Valentin D. Ivanov (Bulgarian: Валентин Д. Иванов) is a Bulgarian astronomer working in the European Southern Observatory, mainly at the Paranal site. Among his primary research areas are the dynamics of star clusters, formation of stars, brown dwarfs, and exoplanets around such objects.
Valentin Ivanov and Ray Jayawardhana are two of the pioneers of the investigation of the planemos. They discovered the first double planemo Oph 162225-240515. This discovery came just before the debate about the 2006 planet definition, and posed the problem about the distinction between planets and brown dwarfs.
Valentin D. Ivanov was born in the town of Bourgas, Bulgaria in 1967. He obtained his master's degree in physics and astronomy at the University of Sofia in 1992. He earned a PhD degree at the University of Arizona, Tucson, Arizona, U.S. in 2001. He became a fellow at the European Southern Observatory, on La Silla and Cerro Paranal.
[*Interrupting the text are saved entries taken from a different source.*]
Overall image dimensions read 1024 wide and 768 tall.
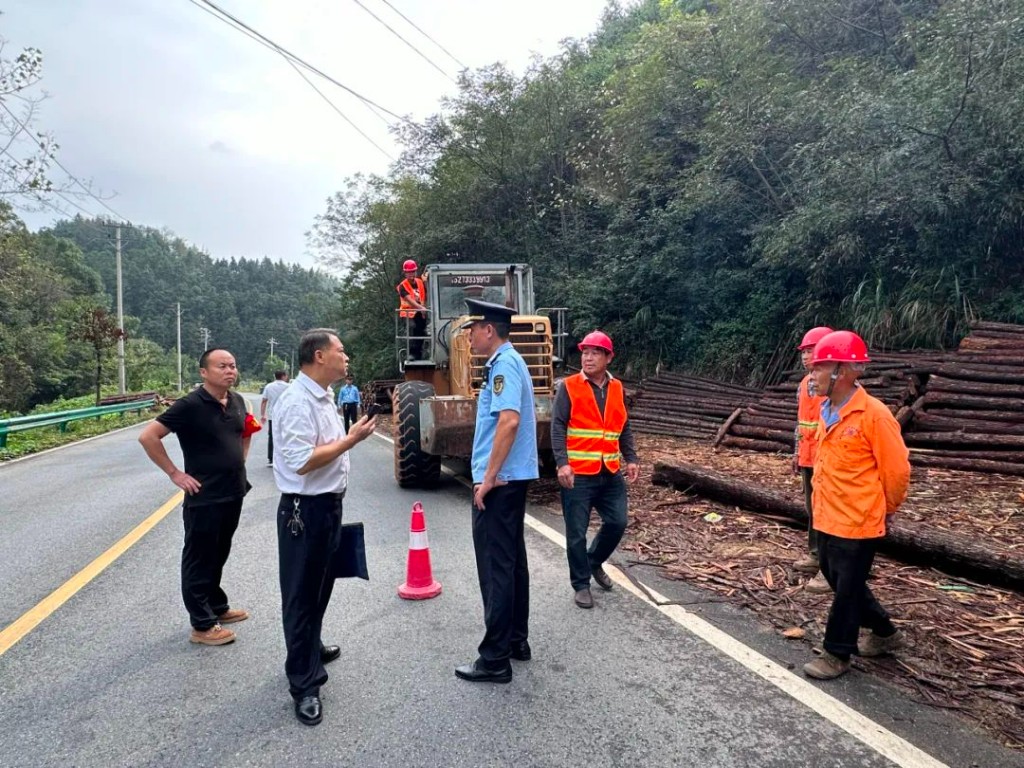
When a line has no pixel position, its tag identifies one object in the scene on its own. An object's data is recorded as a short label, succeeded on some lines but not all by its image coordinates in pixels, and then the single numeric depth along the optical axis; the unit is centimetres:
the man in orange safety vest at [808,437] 478
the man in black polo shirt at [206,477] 376
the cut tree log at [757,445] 980
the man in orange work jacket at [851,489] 318
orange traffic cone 450
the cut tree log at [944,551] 424
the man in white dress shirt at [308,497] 299
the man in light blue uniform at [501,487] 332
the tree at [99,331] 2736
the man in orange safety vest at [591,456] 443
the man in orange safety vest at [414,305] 1020
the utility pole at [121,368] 3391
In 2003-2014 he was a staff astronomer at the European Southern Observatory (ESO), Paranal where he was an instrument scientist for a number of near-infrared instruments, including SofI at the NTT, ISAAC and VISIR at the VLT, and the wide-field camera VIRCAM mounted at the VISTA (telescope). He moved to the ESO headquarters in 2015 where he is working at the science-grade data products group.
Science fiction is Valentin's hobby. He has about thirty stories appearing in Bulgaria and a few in various English language venues. His stories has been translated in German and Russian as well. In 2006, together with Kiril Dobrev, he has published a science fiction story collection in Bulgarian. His stories in English can be found in Letters to Tiptree and Life Beyond Us.